*** DOCUMENT PASSAGE

Taking advantage of the software infrastructure Radeon graphics stack developers set up for RAGE 128 graphics stack development

Since my initial focus of my foray into developing r128 graphics stack is to first fix its broken standby resume behavior (Again, I really hate having to leave a room with an idling desktop computer.), I wanted to analyze the issue using the same development strategy I used successfully with OpenChrome Project. What I mean by “successfully” here is that over the past 2 years, I have been able to substantially improve the standby resume reliability of OpenChrome graphics stack. Unlike in the past, I can now put most of my VIA Chrome based computers, including laptops, to sleep and wake it up fairly reliably. In fact when one starts doing this, you happen to stumble across network device drivers that do not handle standby resume very well (it either freezes the system or cannot renegotiate with the network after standby resume). What was crucial in analyzing various standby resume issues was the existence of a backdoor register manipulation tool. This tool allows the developer to play around with hardware registers to figure out what is going on with the display and do some simple experiments before writing the software code to fix the issue.

For OpenChrome, one developer who was once VIA Technologies’s open source community liaison developed such a tool about 9 years ago, and I have to admit it was very helpful in analyzing various OpenChrome DDX / DRM bugs. Since such a tool worked out fairly well for me, I was thinking I will like to have something similar for the r128 graphics stack.

******

- **ACTIVITY 1**:
Check each statement against the RAGE 128 development post and say whether it agrees, giving yes or no with the deciding words quoted from the post: (a) The writer's first aim with the r128 graphics stack is to fix its broken standby resume behavior. (b) The OpenChrome register manipulation tool was written about 2 years ago. (c) Some network device drivers handle standby resume poorly.
- **ACTIVITY 2**:
Carry the RAGE 128 development post forward from its final sentence.

*** RECORD SET

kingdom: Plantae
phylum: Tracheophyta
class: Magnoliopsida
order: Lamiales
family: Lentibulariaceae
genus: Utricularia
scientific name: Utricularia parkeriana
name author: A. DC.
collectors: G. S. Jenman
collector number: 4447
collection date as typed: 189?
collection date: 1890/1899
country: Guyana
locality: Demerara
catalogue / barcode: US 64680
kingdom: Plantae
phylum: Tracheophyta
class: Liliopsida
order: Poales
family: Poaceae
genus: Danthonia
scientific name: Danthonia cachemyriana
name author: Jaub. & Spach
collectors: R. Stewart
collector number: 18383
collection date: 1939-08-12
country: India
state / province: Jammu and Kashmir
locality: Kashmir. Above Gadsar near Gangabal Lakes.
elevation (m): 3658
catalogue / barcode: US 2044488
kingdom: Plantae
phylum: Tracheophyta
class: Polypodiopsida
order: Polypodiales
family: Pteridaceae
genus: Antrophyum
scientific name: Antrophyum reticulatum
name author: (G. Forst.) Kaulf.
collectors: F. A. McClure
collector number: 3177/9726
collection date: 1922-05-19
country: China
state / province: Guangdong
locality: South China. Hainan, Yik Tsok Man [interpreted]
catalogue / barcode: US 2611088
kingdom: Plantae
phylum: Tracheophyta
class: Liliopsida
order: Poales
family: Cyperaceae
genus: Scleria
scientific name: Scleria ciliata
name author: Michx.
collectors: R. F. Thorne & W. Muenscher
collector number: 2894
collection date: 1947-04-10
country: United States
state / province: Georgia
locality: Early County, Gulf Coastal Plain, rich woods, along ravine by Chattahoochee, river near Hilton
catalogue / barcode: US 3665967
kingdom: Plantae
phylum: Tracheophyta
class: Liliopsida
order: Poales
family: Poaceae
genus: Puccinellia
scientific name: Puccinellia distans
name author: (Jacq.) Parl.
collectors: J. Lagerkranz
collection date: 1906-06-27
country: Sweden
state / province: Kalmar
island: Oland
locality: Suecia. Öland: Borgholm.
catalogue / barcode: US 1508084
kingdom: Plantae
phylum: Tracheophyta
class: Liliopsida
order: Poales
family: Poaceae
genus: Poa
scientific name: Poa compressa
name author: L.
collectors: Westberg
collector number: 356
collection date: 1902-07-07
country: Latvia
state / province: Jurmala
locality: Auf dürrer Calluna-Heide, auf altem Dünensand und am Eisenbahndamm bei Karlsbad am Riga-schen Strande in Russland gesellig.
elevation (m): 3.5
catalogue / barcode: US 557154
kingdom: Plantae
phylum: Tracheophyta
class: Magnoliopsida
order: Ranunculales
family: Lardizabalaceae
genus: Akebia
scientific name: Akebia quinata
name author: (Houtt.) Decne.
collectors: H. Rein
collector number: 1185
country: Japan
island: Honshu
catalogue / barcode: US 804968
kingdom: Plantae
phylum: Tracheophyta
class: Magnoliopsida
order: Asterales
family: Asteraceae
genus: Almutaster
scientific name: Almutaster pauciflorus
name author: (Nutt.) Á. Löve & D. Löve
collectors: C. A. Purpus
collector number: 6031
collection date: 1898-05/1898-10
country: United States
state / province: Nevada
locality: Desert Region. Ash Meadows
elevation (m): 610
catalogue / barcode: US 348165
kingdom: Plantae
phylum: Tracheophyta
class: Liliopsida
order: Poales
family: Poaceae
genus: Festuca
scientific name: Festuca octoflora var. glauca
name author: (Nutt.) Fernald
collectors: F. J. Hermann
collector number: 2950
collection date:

******

- **ANSWER SPACE 1**:
(a) Yes: "my initial focus of my foray into developing r128 graphics stack is to first fix its broken standby resume behavior"
(b) No: "developed such a tool about 9 years ago"
(c) Yes: "you happen to stumble across network device drivers that do not handle standby resume very well"

- **ANSWER SPACE 2**:
If I recall what I wrote previously, ATI Technologies RAGE 128 and early Radeon like R100 and RV100 actually have similar CRTC (display engine) registers. Hence, I figured maybe I can try to run a tool called radeontool with a RAGE 128, and maybe it will work.

So, I cloned the radeontool Git repository and built the binary.

git clone git://people.freedesktop.org/~airlied/radeontool
cd radeontool
./autogen.sh

Here is how to dump all registers.

sudo ./radeontool regmatch ‘*’

Here is how to disable CRTC1 display.

sudo ./radeontool regset CRTC_EXT_CNTL 0x00000448

Here is how to enable CRTC1 display.

sudo ./radeontool regset CRTC_EXT_CNTL 0x00000048

The good news is that I was successfully able to toggle a register bit to manipulate (disrupt) the display. Now, I need to figure out how to prevent the complete freeze after resuming from standby . . .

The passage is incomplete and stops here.